Como a Igreja está em todo lugar, Deus está em todo lugar e também o serviço cristão. Ao contrário de nós, os católicos vão à missa e não “à igreja”, porque a Igreja é terreno santo e onipresente do qual não há como escapar. Deus estando em todo lugar, sua proteção é imediatamente acessível, seu poder é inevitável, seu favor é onipresente. Deus e a vida podem ser celebrados adequadamente aqui mesmo, fora das portas do templo, porque não há como fugir da esmagadora segurança da Igreja, que é em ínumeros sentidos outro nome para o seu reino.
Antes de concluir o seu curso preparatório, Dietrich Bonhoeffer, o teólogo alemão que apregoou o fim da religião e morreu num campo de concentração pelo seu envolvimento numa conspiração para assassinar Hitler, visitou Roma e o Vaticano. Ele esperava encontrar-se com a história, mas foi a vitalidade do catolicismo que causou-lhe verdadeiro impacto. O teólogo nunca permitiu-se esquecer a experiência, e menciona em inúmeros sermões e reflexões a integralidade e a universalidade que testemunhou na vivência católica da igreja:
Há uma palavra que, quando ouvida por um coração católico, acende todos os seus sentimentos de amor e de bem-aventurança; ela põe em movimento as emoções mais profundas de sua sensibilidade religiosa, do pavor e assombro do Juízo Final à doçura da presença de Deus; essa palavra desperta nele os sentimentos mais ternamente domésticos, sentimentos como os que só uma criança pode nutrir com relação à sua mãe: gratidão, reverência e amor sincero; o sentimento que toma conta de uma pessoa quando, depois de uma longa ausência, retorna ao lar, o lar de sua infância.
E existe uma palavra que entre os protestantes soa como algo infinitamente lugar-comum, algo mais ou menos indiferente ou supérfluo, que não faz o coração bater mais forte; que associam a uma sensação de tédio ou fastio ou que, de qualquer modo, não dá asas à nossa sensibilidade religiosa – e no entanto nossa sorte está traçada se não formos capazes de conseguir para ela um significado novo ou um muito antigo.

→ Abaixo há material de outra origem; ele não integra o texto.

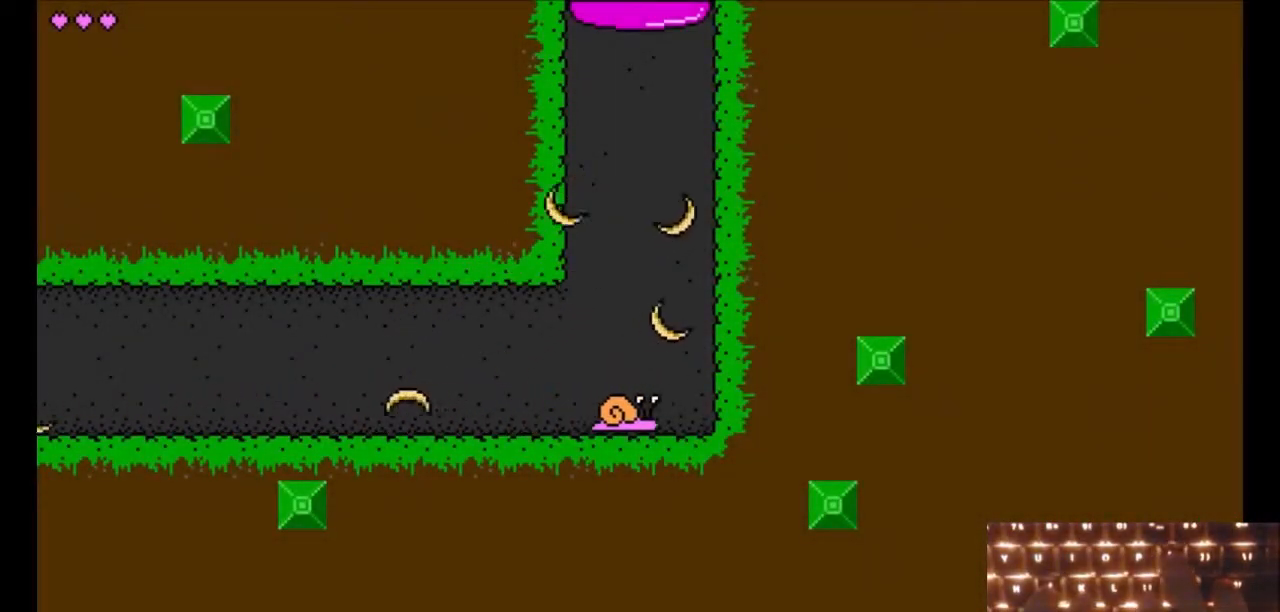
{"keys": ["j", "k", "right", "up"], "events": [[33, "k", "down"], [33, "right", "up"], [283, "right", "down"]]}
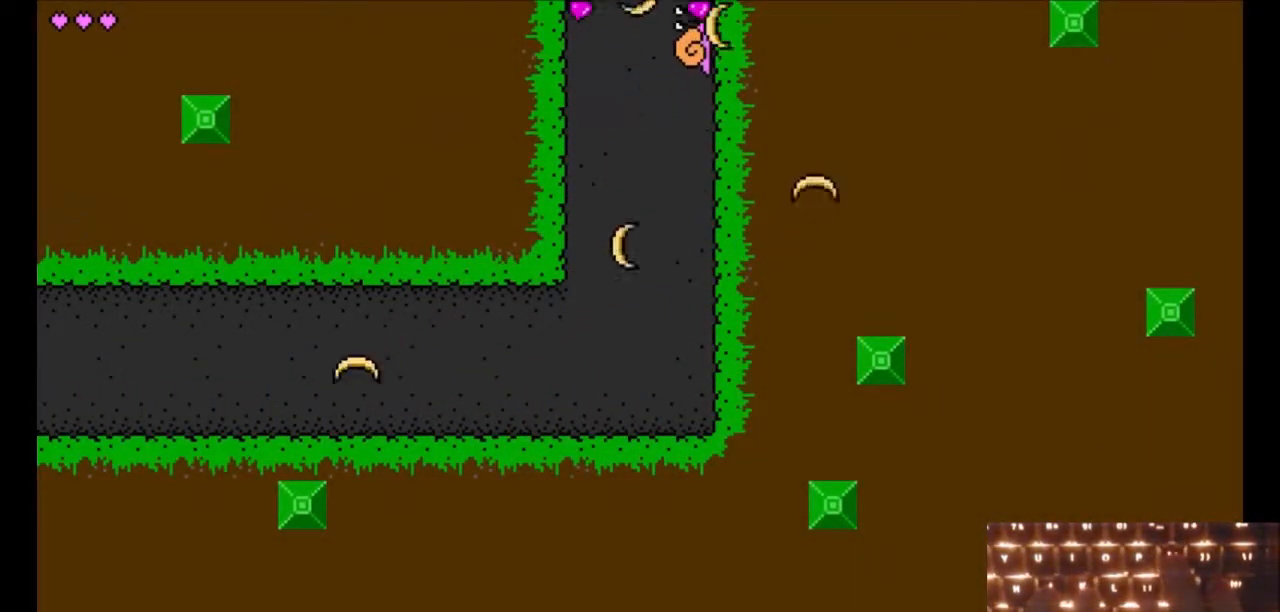
{"keys": ["j", "k", "right", "up"], "events": []}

Ai de nós se essa palavra não se tornar relevante novamente, se não tornar-se assunto de importância nas nossas vidas.
Isso mesmo, “igreja” é a palavra cujo significado esquecemos.
E por igreja Bonhoeffer quer dizer a comunidade da graça, a reunião informal e universal dos que se sentem ao mesmo tempo infinitamente seguros e infinitamente desafiados pela incessante credencial divina.
Para o protestante a igreja é um local e uma tarefa.
E sim, os católicos tem as suas novenas, suas velas, suas promessas e seus sacrifícios, mas recorrem a eles e deixam-nos lá, em paz; partem para as suas casas e vivem as suas vidas como gente normal, confiados na improvável graça como um cristão deveria fazer. Não vêem a necessidade, como nós protestantes, de reacenderem seus sacrifícios incessantemente, domingo após domingo após domingo pela eternidade; não vêem a necessidade de dar evidência do seu mérito pela atividade incessante, pelo acúmulo insano de conhecimento e pelos ajuntamentos febris. Os católicos têm as suas repetições, mas podem recorrer a elas em oculto, na privacidade das suas casas. Têm as suas imagens, mas não se rebaixam com a mesma facilidade ou as mesmas desculpas à ganância, que é idolatria. Têm os seus santos, mas preferem beijá-los do que sustentá-los com dinheiro. Tem as suas penitências, mas conhecem o arrependimento. Tem as suas peregrinações, mas não se rebaixam ao espírito de rebanho – isto é, não seguem todos para um mesmo lugar.
Tudo isso em sonoro contraste conosco, que cometemos a impudícia de, sendo os mais carolas e religiosos, sermos os que mais tagarelam sobre a graça. Para nós a igreja é um local e uma tarefa; para o católico é uma segurança e um estado de espírito. Para nós a graça é um conceito importante; para um católico, é estar vivo.